# log prices



## owlelope (Jan 29, 2009)

I live in Northwest Ohio where our Scout camp suffered a lot of damage from the high winds from last Friday. We have several good sized trees that we have cut that we want to sell. We have Walnut, Tulip Popular, Maple and Oak. Not having sold timber before, we are looking for a rule of thumb as to what the logs are worth. I will be looking up a board foot calculator so we can determine how much board foot are in each log. Can anyone help me determine a fair price?


----------



## Logger (Nov 26, 2009)

Well thats hard to say, with the sawlog market in a slump and the fact that the logs are from storm damage trees they are hard to put a price on. Trees that come down in high winds can get wind shake, which puts cracks in between the growth rings and can make the wood useless for lumber. Your best bet is to have a couple people look at them and take your best offer. JMO


----------



## Tennessee Tim (Dec 15, 2010)

Check with your local forestry agent from your state. His services/advice are (at least here) free. He should be able to put you in touch with the proper connections. There's a company....Ohio Woodlands that the owner(s) have always been very generous with helpful info and with them being a family run business they may have something better to offer that would benefit the scouts in a better way.

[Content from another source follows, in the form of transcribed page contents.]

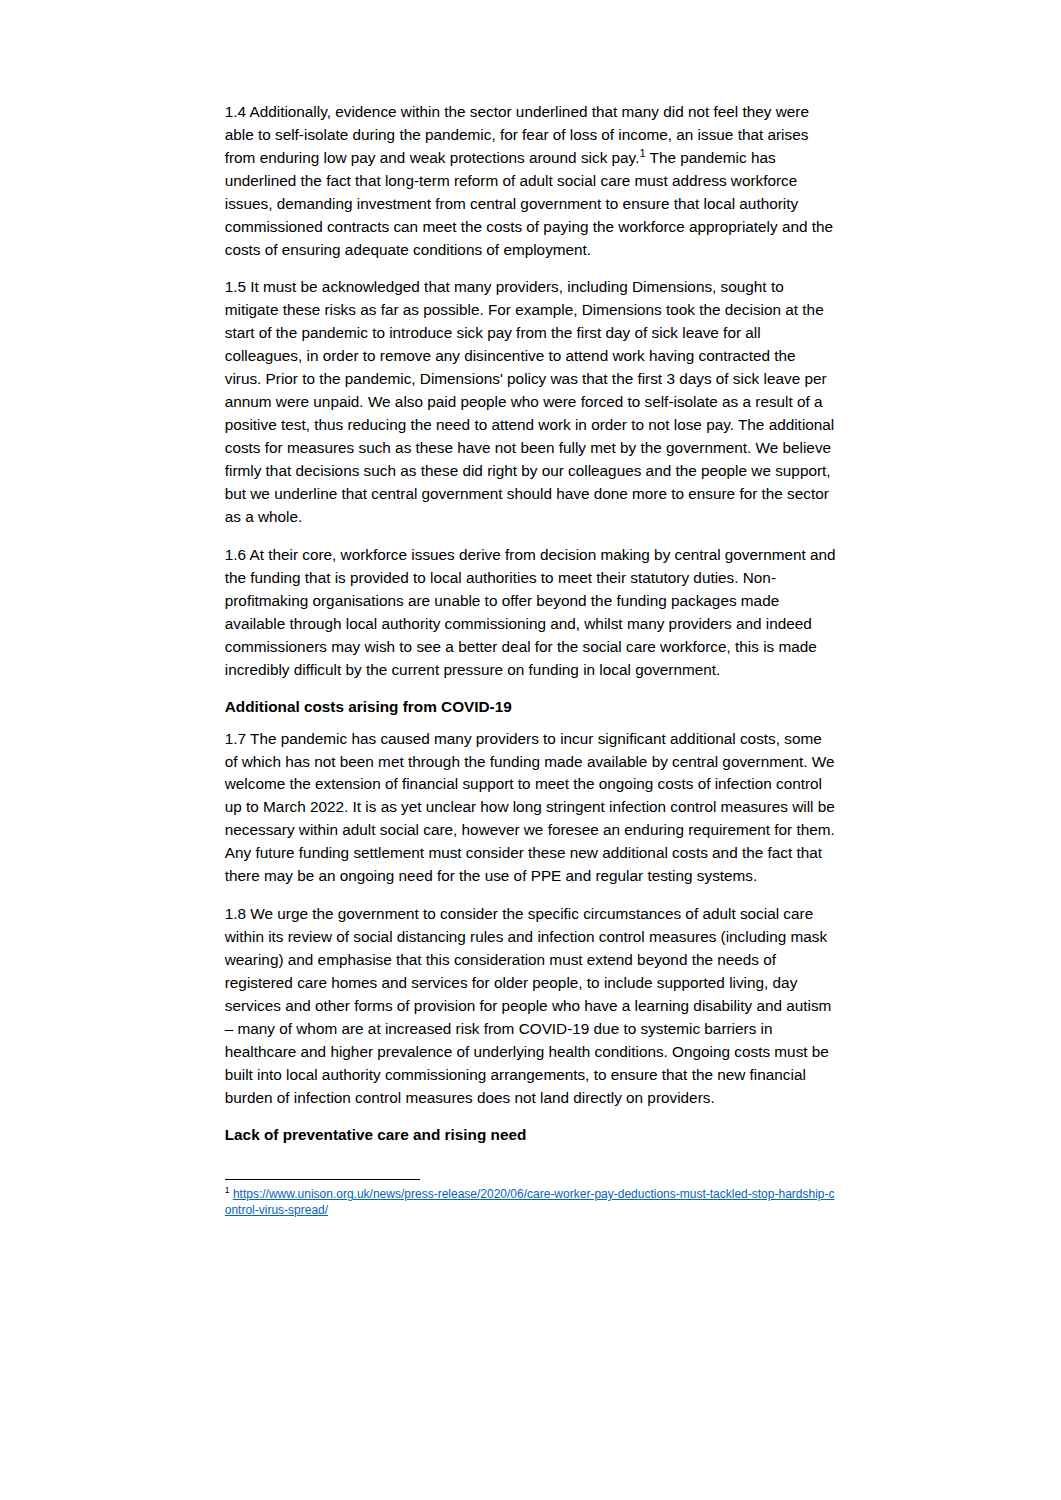1.4 Additionally, evidence within the sector underlined that many did not feel they were able to self-isolate during the pandemic, for fear of loss of income, an issue that arises from enduring low pay and weak protections around sick pay.1 The pandemic has underlined the fact that long-term reform of adult social care must address workforce issues, demanding investment from central government to ensure that local authority commissioned contracts can meet the costs of paying the workforce appropriately and the costs of ensuring adequate conditions of employment.
1.5 It must be acknowledged that many providers, including Dimensions, sought to mitigate these risks as far as possible. For example, Dimensions took the decision at the start of the pandemic to introduce sick pay from the first day of sick leave for all colleagues, in order to remove any disincentive to attend work having contracted the virus. Prior to the pandemic, Dimensions' policy was that the first 3 days of sick leave per annum were unpaid. We also paid people who were forced to self-isolate as a result of a positive test, thus reducing the need to attend work in order to not lose pay. The additional costs for measures such as these have not been fully met by the government. We believe firmly that decisions such as these did right by our colleagues and the people we support, but we underline that central government should have done more to ensure for the sector as a whole.
1.6 At their core, workforce issues derive from decision making by central government and the funding that is provided to local authorities to meet their statutory duties. Non-profitmaking organisations are unable to offer beyond the funding packages made available through local authority commissioning and, whilst many providers and indeed commissioners may wish to see a better deal for the social care workforce, this is made incredibly difficult by the current pressure on funding in local government.
Additional costs arising from COVID-19
1.7 The pandemic has caused many providers to incur significant additional costs, some of which has not been met through the funding made available by central government. We welcome the extension of financial support to meet the ongoing costs of infection control up to March 2022. It is as yet unclear how long stringent infection control measures will be necessary within adult social care, however we foresee an enduring requirement for them. Any future funding settlement must consider these new additional costs and the fact that there may be an ongoing need for the use of PPE and regular testing systems.
1.8 We urge the government to consider the specific circumstances of adult social care within its review of social distancing rules and infection control measures (including mask wearing) and emphasise that this consideration must extend beyond the needs of registered care homes and services for older people, to include supported living, day services and other forms of provision for people who have a learning disability and autism – many of whom are at increased risk from COVID-19 due to systemic barriers in healthcare and higher prevalence of underlying health conditions. Ongoing costs must be built into local authority commissioning arrangements, to ensure that the new financial burden of infection control measures does not land directly on providers.
Lack of preventative care and rising need
1 https://www.unison.org.uk/news/press-release/2020/06/care-worker-pay-deductions-must-tackled-stop-hardship-control-virus-spread/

Have a Blessed and Prosperous day in Jesus's Awesome Love,
Tim


----------



## qbilder (Dec 19, 2010)

Perhaps have the logs sawed and use the lumber in the camp.


----------



## cw log&veneer (Mar 7, 2011)

these are current prices,they can change month to month,estimates only from lowgrade to high grade veneers: walnut 400/m to 6000/m,poplar 150/m to 600/m,soft maple 200/m to 800/m,hard maple 200/m to 3000/m,white oak 200/m to 4000/m, red oak 200/m to 1600/m. keep this in mind the more quality you have the higher the price will be,the lower the grades of woods the less you will recieve. hope this helps


----------